No, I didn't leave off the "s". I really mean Shifting Ands. Although this is a cool picture of sand. Well, sand and mountains. See - there's an "and"! It means there's more than one thing involved. In this picture, there's also a big contrast between the sand and the mountains. Soft versus hard. To use big words, impressionable versus impervious. We bump up against contrasts regularly, don't we? One such challenge we humans face has to do with how much we individually handle, manage, arrange, take responsibility for, accomplish, and, well, do. And how much we rely on, work alongside, turn to, depend upon, collaborate with, and well, don't do because others are responsible for the doing. It's tough. And sometimes it's like cruising along in the sand and slamming into the rough surface of rock.
Maybe it is task driven. Certain work requires many brains, many hands, many muscles, many pocketbooks. Other tasks are better done by one or are entrusted to only one - to the person in charge or the one with authority. And then there's all the rest of life which is often a delicate balance between being swallowed up in an overwhelming group and being consumed by the resentment that arises when one bears more than one needs to. How often do we examine our "ands" to see if some need to be shifted?
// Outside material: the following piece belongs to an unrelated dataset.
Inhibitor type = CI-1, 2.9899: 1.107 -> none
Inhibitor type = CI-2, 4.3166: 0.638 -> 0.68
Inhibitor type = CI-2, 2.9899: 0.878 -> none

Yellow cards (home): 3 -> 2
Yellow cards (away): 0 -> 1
We humans are social creatures, wired for relationships. We crave attention, affirmation, appreciation, and affection. But there are combinations of personalities that tend to be more toxic than terrific. Many of us learn overtly or covertly how to manipulate circumstances and the people who are caught up in them with us so that the results tilt in our favor. But sometimes we slam into the rough surface of rock; the situation will not flex; people will not bend. What happens then might be called divorce or distancing or division within the ranks. Could a shift in the "ands" bypass or reduce the pain?
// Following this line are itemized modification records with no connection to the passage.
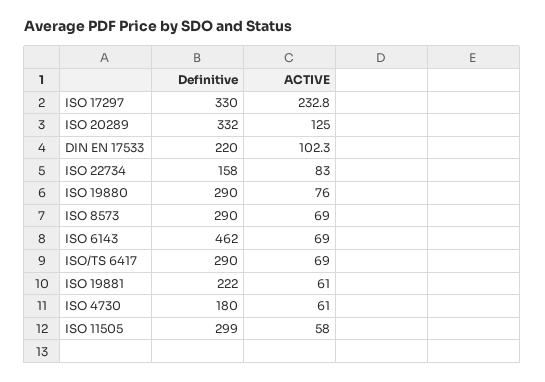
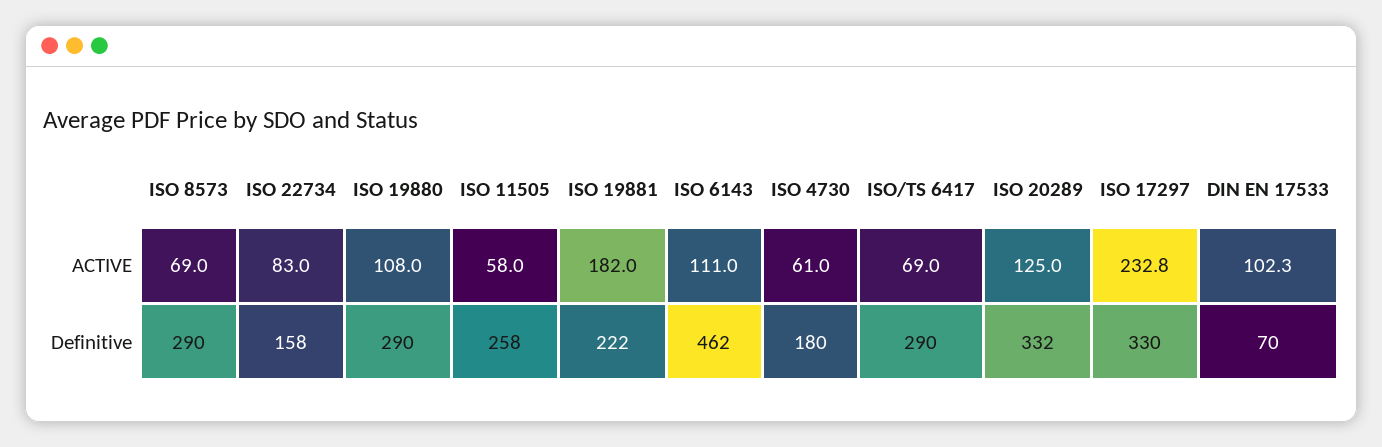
Definitive, DIN EN 17533: 220 -> 70
ACTIVE, ISO 19880: 76 -> 108
ACTIVE, ISO 6143: 69 -> 111
ACTIVE, ISO 19881: 61 -> 182
Definitive, ISO 11505: 299 -> 258

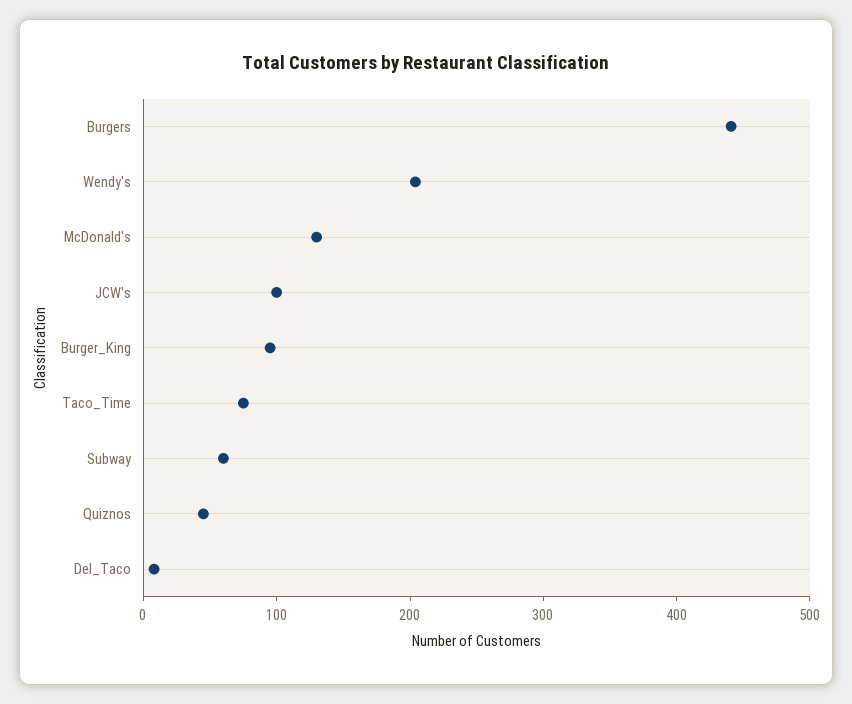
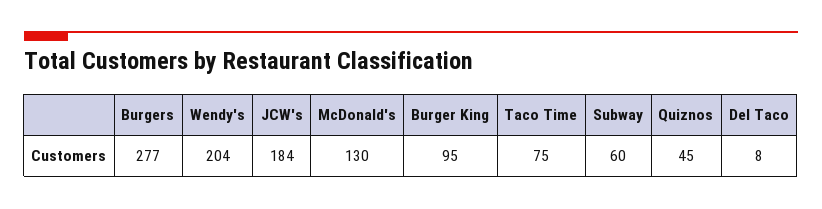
Burgers: 440 -> 277
JCW's: 100 -> 184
In the grand scheme of our purpose in history and of life beyond this life, there's ultimately not much we humans can handle, manage, arrange, take responsibility for, accomplish, and, well, do. It can be hard for us to swallow but God is not persuaded into loving us by our good works or manipulated into saving us because of our daily devotions. We like to think that there's something we contribute to the favor we find in God's eyes. You know, it takes God AND me working together to get me where I want to go. Uh, no. That's one very important "and" that begs to be shifted! As Robert Farrar Capon has written about Jesus, "He finds all the lost whether they think they're lost or not. He raises all the dead whether they acknowledge their death or not. It's not that they have to make some heroic effort to get themselves to cooperate with him, and it's certainly not that they have to spend a lot of time praying and yammering to get him to cooperate with them." Sure, there's more than one person involved. But not equals. There's a big contrast between we who cannot save ourselves and he who can. I say, let him do what only he can do and let's just love him all the more for it! And maybe, just maybe, with that relationship in place, all others will fall into theirs.